If one is wondering, when I simulated my model ...

a1 = a2 = log(0.1)
a3 = log(0.6)

all of the variance terms were ~ N( 0 , 0.01 )


  1. You analyzed Jacobsen's statement of theory using four variables: accident number, population number, cyclists number, commuters number. Jacobsen present graphs which he claims demonstrate his theory, and all of these graphs are based on three variables forming two ratios. Many people have been persuaded by the persuasive prettiness of these declining curves. But there are two problems. Any set of data from three variables will produce such pretty declining curves when presented in Jacobsen's manner. The curves are not graphs of Jacobsen's theory at all, for the four variables in the theory cannot be condensed into only three. Therefore, the graphs are not evidence that supports Jacobsen's theory; indeed, they are evidence only of mathematical ineptitude.

  2. Hi John,

    I'm terribly sorry for the delay in response. I expected a notice in my inbox when someone posted.

    Jacobsen does *two* things.

    First, he does regressions in the manner I describe. He then claims that one can simply interpret those coefficients as evidence of Safety in Numbers if the estimated slope parameter is significantly less than one.

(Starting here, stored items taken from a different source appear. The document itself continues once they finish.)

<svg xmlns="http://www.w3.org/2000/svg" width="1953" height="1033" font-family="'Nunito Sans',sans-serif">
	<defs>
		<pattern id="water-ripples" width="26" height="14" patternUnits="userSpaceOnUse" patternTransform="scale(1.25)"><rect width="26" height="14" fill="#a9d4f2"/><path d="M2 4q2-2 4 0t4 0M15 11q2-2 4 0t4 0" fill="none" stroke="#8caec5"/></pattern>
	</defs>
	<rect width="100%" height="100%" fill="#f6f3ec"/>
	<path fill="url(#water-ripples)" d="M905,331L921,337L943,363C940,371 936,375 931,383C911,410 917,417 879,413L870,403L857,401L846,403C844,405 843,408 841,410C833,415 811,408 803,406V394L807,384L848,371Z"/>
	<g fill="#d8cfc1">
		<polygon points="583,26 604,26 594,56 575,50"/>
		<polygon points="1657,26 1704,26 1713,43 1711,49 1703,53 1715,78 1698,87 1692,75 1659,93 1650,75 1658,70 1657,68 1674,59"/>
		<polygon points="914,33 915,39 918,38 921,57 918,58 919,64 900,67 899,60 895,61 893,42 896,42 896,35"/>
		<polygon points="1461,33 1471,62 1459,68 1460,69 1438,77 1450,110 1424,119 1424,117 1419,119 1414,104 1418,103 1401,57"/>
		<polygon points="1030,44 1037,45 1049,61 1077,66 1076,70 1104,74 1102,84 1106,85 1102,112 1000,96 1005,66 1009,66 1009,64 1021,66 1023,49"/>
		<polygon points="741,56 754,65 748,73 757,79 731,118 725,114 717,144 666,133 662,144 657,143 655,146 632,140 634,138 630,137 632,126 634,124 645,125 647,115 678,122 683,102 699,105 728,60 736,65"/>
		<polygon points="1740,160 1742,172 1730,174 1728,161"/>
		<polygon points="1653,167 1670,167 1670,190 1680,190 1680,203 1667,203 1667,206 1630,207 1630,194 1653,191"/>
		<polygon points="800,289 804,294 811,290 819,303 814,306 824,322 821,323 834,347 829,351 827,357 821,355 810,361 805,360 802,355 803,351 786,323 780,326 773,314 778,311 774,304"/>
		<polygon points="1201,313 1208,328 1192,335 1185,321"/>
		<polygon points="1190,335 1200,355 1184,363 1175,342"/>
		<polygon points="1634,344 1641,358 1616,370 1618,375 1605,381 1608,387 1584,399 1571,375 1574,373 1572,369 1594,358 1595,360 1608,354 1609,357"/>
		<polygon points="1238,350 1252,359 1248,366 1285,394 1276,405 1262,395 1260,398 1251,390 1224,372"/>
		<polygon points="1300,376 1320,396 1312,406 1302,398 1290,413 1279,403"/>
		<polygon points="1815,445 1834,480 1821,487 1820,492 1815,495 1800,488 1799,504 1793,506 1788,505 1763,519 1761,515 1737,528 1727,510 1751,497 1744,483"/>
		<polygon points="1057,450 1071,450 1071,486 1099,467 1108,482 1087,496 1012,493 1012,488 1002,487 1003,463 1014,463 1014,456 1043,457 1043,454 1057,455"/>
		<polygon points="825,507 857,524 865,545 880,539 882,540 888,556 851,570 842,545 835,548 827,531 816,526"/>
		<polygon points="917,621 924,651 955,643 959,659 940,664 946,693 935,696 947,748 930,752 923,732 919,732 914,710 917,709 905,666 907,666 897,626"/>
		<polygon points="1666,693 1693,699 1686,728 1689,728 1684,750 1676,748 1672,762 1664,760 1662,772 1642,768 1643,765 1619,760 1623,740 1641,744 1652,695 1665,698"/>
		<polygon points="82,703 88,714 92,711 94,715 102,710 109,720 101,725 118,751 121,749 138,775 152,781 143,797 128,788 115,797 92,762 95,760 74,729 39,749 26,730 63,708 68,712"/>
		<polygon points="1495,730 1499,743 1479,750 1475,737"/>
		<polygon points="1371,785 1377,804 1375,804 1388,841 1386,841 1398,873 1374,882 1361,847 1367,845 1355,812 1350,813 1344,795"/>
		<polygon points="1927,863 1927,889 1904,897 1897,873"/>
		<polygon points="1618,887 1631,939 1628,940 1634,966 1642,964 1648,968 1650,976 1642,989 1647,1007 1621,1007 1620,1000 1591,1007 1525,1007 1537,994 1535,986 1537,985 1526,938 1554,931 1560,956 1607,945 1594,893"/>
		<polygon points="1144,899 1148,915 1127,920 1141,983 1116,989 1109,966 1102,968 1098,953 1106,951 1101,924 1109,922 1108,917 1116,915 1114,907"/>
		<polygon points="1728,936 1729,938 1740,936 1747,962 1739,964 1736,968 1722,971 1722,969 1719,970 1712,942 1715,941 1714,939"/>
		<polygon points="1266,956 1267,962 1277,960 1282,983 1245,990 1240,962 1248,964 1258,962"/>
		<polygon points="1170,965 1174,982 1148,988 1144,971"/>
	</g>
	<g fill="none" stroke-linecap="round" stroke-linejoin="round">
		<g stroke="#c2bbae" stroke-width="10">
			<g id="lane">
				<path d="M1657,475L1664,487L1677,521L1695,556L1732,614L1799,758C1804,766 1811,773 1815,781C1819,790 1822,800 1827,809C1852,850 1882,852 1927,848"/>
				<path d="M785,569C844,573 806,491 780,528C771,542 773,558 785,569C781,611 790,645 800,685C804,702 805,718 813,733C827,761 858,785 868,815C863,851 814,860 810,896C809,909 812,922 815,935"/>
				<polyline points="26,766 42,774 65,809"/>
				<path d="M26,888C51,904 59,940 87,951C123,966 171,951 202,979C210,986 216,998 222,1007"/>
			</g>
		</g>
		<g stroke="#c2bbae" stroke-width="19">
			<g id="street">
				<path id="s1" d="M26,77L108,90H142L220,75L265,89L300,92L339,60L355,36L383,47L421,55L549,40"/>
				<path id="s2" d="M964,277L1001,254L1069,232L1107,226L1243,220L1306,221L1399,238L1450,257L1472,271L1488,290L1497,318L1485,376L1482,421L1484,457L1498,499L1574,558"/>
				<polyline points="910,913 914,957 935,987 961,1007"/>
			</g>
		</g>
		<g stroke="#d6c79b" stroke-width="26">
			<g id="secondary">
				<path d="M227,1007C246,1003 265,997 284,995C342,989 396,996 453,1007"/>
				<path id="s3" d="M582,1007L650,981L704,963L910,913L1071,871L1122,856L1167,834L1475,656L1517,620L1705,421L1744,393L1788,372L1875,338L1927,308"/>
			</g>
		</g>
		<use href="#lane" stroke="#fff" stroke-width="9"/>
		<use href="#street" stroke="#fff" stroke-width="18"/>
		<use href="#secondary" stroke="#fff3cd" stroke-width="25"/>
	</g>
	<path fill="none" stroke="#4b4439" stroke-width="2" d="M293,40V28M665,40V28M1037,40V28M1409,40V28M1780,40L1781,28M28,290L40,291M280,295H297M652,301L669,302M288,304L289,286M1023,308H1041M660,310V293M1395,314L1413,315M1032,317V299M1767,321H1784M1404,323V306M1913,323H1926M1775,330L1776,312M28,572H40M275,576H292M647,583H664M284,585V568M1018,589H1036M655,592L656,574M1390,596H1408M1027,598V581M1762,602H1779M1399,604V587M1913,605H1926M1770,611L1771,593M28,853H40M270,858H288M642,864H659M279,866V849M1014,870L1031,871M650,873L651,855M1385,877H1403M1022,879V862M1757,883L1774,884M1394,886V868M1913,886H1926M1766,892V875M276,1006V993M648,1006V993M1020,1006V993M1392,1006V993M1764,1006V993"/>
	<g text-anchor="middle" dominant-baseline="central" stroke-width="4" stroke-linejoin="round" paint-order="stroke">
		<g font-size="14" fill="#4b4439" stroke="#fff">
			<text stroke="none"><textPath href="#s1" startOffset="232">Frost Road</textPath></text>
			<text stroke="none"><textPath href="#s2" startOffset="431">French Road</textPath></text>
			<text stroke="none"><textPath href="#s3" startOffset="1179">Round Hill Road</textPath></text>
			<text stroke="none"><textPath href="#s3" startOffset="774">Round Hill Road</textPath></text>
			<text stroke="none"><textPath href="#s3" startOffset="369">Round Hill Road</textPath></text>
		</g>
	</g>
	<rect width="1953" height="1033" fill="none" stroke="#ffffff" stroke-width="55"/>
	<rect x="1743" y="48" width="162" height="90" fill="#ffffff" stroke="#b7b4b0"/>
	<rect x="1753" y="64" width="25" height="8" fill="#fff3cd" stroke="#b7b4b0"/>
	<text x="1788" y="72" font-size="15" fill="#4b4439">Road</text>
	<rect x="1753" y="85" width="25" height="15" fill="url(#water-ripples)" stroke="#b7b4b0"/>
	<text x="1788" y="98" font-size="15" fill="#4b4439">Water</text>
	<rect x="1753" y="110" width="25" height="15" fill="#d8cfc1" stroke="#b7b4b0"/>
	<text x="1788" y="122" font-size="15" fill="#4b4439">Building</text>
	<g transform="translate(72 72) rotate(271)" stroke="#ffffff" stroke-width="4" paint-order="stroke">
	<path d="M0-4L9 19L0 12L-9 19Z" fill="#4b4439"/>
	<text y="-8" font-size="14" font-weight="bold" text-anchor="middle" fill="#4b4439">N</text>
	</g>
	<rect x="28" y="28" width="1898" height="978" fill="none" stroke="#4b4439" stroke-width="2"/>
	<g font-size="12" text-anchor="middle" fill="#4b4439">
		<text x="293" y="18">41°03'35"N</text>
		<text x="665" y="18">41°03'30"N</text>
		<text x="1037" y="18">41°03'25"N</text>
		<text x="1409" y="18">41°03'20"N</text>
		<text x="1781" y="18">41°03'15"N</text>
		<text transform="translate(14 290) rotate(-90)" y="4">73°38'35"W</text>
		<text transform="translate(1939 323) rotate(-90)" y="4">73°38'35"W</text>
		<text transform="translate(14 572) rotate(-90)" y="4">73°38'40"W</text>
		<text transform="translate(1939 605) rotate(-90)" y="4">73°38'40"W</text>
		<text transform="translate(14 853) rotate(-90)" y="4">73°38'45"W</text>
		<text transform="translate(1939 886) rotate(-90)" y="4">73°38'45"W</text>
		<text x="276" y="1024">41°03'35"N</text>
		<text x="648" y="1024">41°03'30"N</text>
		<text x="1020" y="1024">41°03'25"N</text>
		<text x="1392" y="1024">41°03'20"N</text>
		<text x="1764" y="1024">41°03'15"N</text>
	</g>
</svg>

    Second, to demonstrate the effects, he converts both sides of the regression to the linear scale, divides both sides by the regressor, and then plots the data. I believe the line that he graphs is from the regression. So certainly the data points are subject to the natural bias you describe. Jacobsen's documentation has gaps; but my interpretation is that the line graphed on the plots is from the regression where the slope parameter is the estimated coefficient minus one. So the line could be unbiased assuming he does the variance correction for the log to linear transformation.

    Mind you, there is a disconnect between the population groups when he converts the regressions to graphs. He uses population on the left hand side and commuters on the right hand side. But when he creates his "accident rate", he divides both sides by proportion of commuters that cycled to work. So there is a potentially important difference there as well.

    More generally, whether the regressions are biased depends on, among other things, the connection between total population and the true number of cyclists. Some reasonable specifications would lead to unbiased estimates in the absence of other effects.

    Anyway, I think we both agree that Jacobsen's paper falls far short of a SIN proof.

  3. Whoops ... my reply was interrupted by the babies. But I think that the general message is consistent.